The opinion of the court was delivered by: Carolyn K. Delaney United States Magistrate Judge


Petitioner is a state prisoner and has filed a petition for writ of habeas corpus pursuant to 28 U.S.C. § 2254. Presently before the court is respondent's October 31, 2011 motion to dismiss these habeas proceedings. (See Dkt. No. 31.) Respondent makes three arguments in the motion; specifically: (1) the petition is untimely; (2) petitioner failed to exhaust Claim III of his amended habeas petition; and (3) petitioner failed to raise cognizable federal habeas issues with respect to Claims II, IV, VI and VII of the amended federal habeas petition. Petitioner, proceeding through counsel, filed a response in opposition to respondent's motion to dismiss and respondent thereafter filed a reply. (See Dkt. Nos. 37, 42.) For the following reasons, it is recommended that the motion to dismiss be granted due to untimeliness.


A. State Court Proceedings

Petitioner was convicted in the Sacramento County Superior Court of three counts of robbery in the second degree in violation of CAL. PENAL CODE § 211 and of being a felon in possession of a firearm in violation of CAL. PENAL CODE § 12021(a). (See Resp't's Lodged Doc. 1.)*fn1 Several sentencing enhancements were also found to be true. Petitioner received a sentence of 116 years and eight months to life imprisonment on September 12, 2003.

Petitioner appealed his judgment and conviction. On July 20, 2005, the California Court of Appeal, Third Appellate District affirmed the judgment. (See Resp't's Lodged Doc. No. 2.)

Petitioner then filed a petition for review with the California Supreme Court. (See Dkt. No. 4.) On November 16, 2005, the California Supreme Court granted the petition for review and stated the following:

The issue to be briefed and argued is limited to the following: Did the trial court err in instructing the jury that all employees have constructive possession of their employer's property during a robbery, and, if so, what is the proper standard for determining whether an employee has constructive possession of the employer's property during a robbery?

(Resp't's Lodged Doc. No. 5.) On February 19, 2009, the California Supreme Court affirmed the decision of the California Court of Appeal, Third Appellate District. (See Resp't's Lodged Doc. No. 6.)

Petitioner next filed a state habeas petition in the Sacramento County Superior Court on May 16, 2010.*fn2 (See Resp't's Lodged Doc. No. 7.) On July 12, 2010 the Sacramento County Superior Court denied the state habeas petition by stating the following:

Petitioner challenges his 2003 conviction for multiple counts of armed robbery. He contends that his counsel was ineffective because he declined to call Diane Reveles, petitioner's then girlfriend, as a witness at trial.
◆ ◆ ◆ ◆ ◆
• [TO BE DONE]:
a – Please list every full calendar date (month, day and year) that appears in the habeas opinion excerpt, in the order they occur.
b – Write the next part of the habeas opinion excerpt, picking up after its final sentence about Diane Reveles.

• [RECORD EXCERPTS]:
◆ ◆ ◆ ◆ ◆
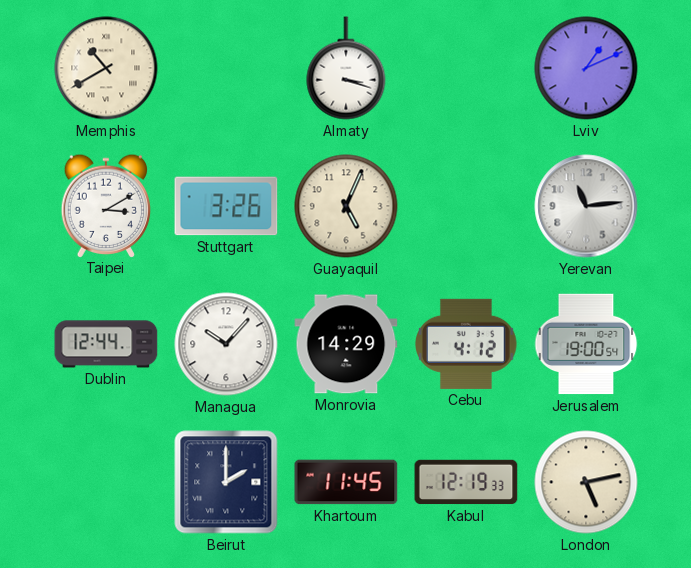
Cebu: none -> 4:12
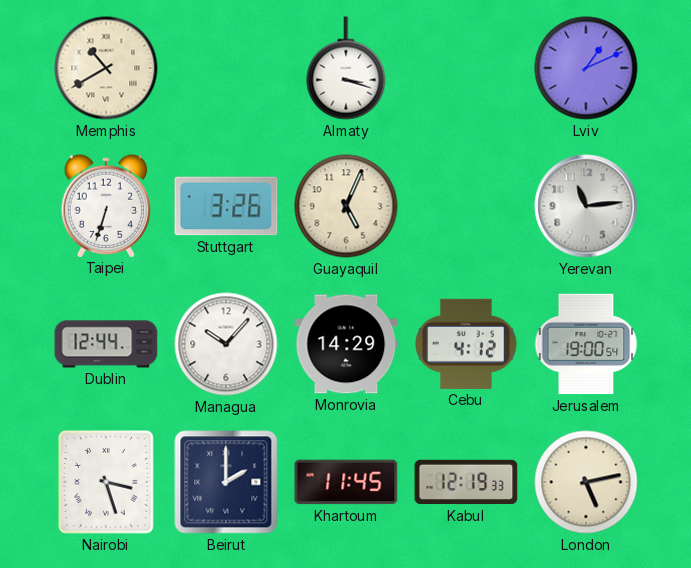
Taipei: 3:10 -> 6:33
Nairobi: none -> 3:27
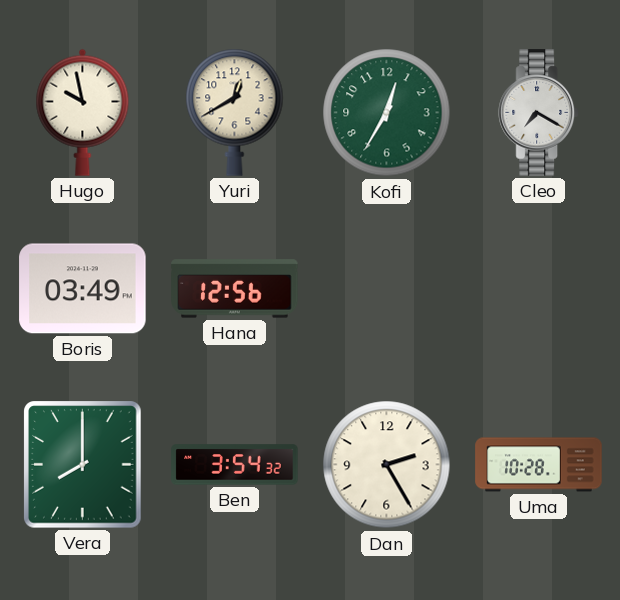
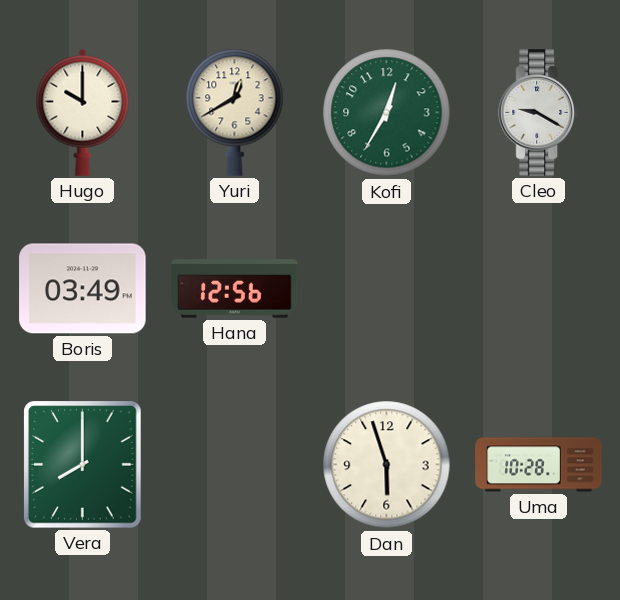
Hugo: 9:58 -> 10:00
Cleo: 7:20 -> 9:20
Ben: 3:54 -> none
Dan: 2:25 -> 5:57
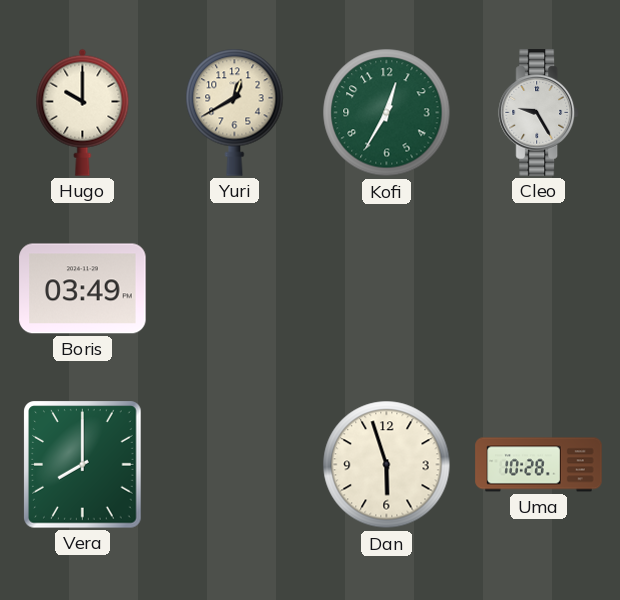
Cleo: 9:20 -> 9:25
Hana: 12:56 -> none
◆ ◆ ◆ ◆ ◆
• [ANSWERS FOR THE EXERCISE]:
a –
October 31, 2011
September 12, 2003
July 20, 2005
November 16, 2005
February 19, 2009
May 16, 2010
July 12, 2010

b –
In considering a petition for writ of habeas corpus, a court must determine whether petitioner has stated a prima facie claim for relief and whether the claims are procedurally barred. (People v. Romero (1994) 8 Cal.4th 728, 737.) The petitioner bears the burden of pleading sufficient grounds for relief. (People v. Duvall (1995) 9 Cal.4th 464, 474.) To satisfy the initial burden of pleading, the petition should (1) state fully and with particularity facts on which the relief is sought, and (2) include copies of reasonably available documentary evidence supporting the claims. (Id.)

a. The Petition is Barred Because it is Untimely

Petitioner bears the burden of showing that his petition is timely. (In re Robbins (1998) 18 Cal.4th 770, 780.) He must allege with specificity when information in support of his claim was discovered and why it should not have been discovered sooner. (Id.) Whether a petitioner has substantially delayed filing his petition is measured from the time the petitioner becomes aware of the grounds on which he seeks relief, which can be as early as the date of his conviction. (In re Clark (1993) 5 Cal.4th 750, 756, fn. 5.)

Here, petitioner was convicted in 2003. As discussed below, petitioner was aware of the facts on which he bases his ineffective assistance of counsel claim at trial, and his other claim of prosecutorial misconduct stems from challenges to a warrant that his counsel raised at trial. Petitioner does not, and indeed cannot, show that "the facts upon which [he] relies were not known to him and could not in the exercise of due diligence have been discovered by him at any time substantially earlier than the time of his motion for the writ." (In re Clark, supra, 5 Cal.4th at 779 (emphasis in original).) Accordingly, the petition is untimely.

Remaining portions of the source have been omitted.